ChatGPT was asked to answer “YES” if the news is good for the stock price, “NO” if it is bad, or “UNKNOWN” if it is uncertain. The researchers then transformed ChatGPT’s recommendation into a score and run linear regressions of the next day’s returns on the ChatGPT score to test its predictive power.
The prompt was specifically designed for financial analysis and asked ChatGPT to evaluate a given news headline and its potential impact on a company’s stock price in the short term.
The researchers assumed that the headline contains sufficient information for an expert in the financial industry to assess its impact on the stock price reasonably. ChatGPT was then asked to explain its answer concisely in one sentence. The authors set a temperature of 0 to maximize the reproducibility of the results.

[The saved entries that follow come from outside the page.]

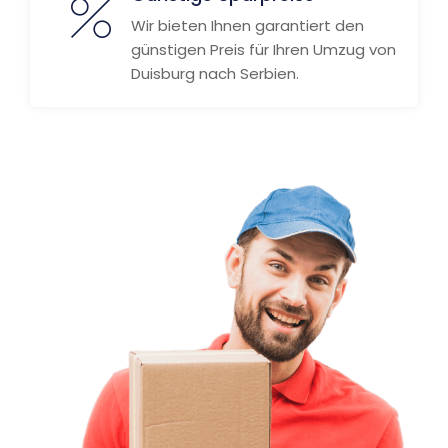
Wir bieten Ihnen garantiert den
günstigen Preis für Ihren Umzug von
Duisburg nach Serbien.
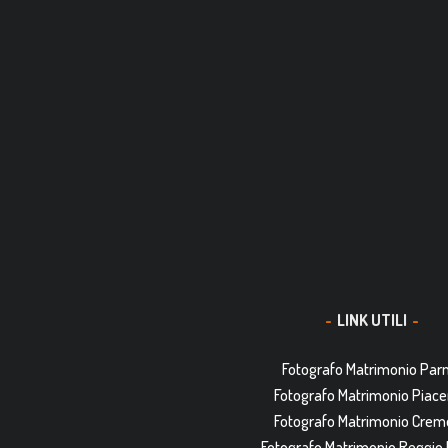
LINK UTILI
Fotografo Matrimonio Pa
Fotografo Matrimonio Piac
Fotografo Matrimonio Cre
Fotografo Matrimonio Reggio 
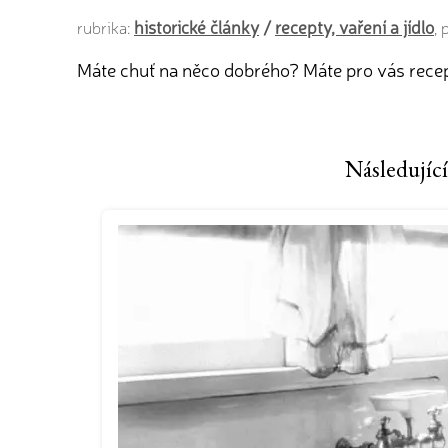
historické články
/
recepty, vaření a jídlo
rubrika:
,
Máte chuť na něco dobrého? Máte pro vás recep
Následující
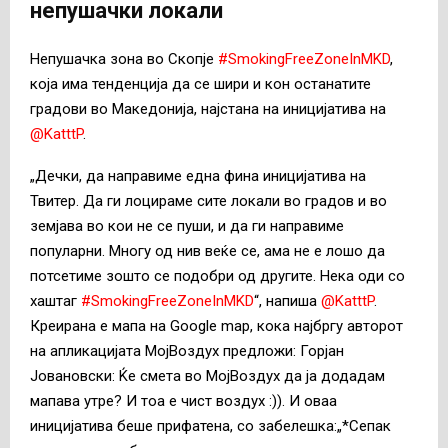
непушачки локали
Непушачка зона во Скопје
#SmokingFreeZoneInMKD
,
која има тенденција да се шири и кон останатите
градови во Македонија, најстана на иницијатива на
@KatttP
.
„Дечки, да направиме една фина иницијатива на
Твитер. Да ги лоцираме сите локали во градов и во
земјава во кои не се пуши, и да ги направиме
популарни. Многу од нив веќе се, ама не е лошо да
потсетиме зошто се подобри од другите. Нека оди со
хаштаг
#SmokingFreeZoneInMKD
“, напиша
@KatttP
.
Креирана е мапа на Google map, кока најбргу авторот
на апликацијата МојВоздух предложи: Горјан
Јовановски: Ќе смета во МојВоздух да ја додадам
мапава утре? И тоа е чист воздух :)). И оваа
иницијатива беше прифатена, со забелешка:„*Сепак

The study shows that ChatGPT can provide recommendations for news headlines that are predictive of the next day’s stock returns. The ChatGPT score has a statistically significant relationship with the next day’s returns, indicating that the model can generate emergent abilities for financial analysis tasks.
The researchers compared ChatGPT’s results to the sentiment score provided by a news curating company and found out that ChatGPT’s score is more predictive of the next day’s returns.
The study’s conclusion asserts that ChatGPT exhibits superior performance compared to traditional sentiment analysis techniques provided by a prominent vendor.
The research findings highlight the potential of large language models in financial economics and contribute to the expanding collection of literature on the applications of artificial intelligence and natural language processing in this field.
In an interview with CNBC, Lopez-Lira stated that hedge funds had contacted him to gain further insights into his research. He also expressed his belief that ChatGPT’s capacity to anticipate stock price fluctuations might diminish in the future as more institutions begin to incorporate this technology.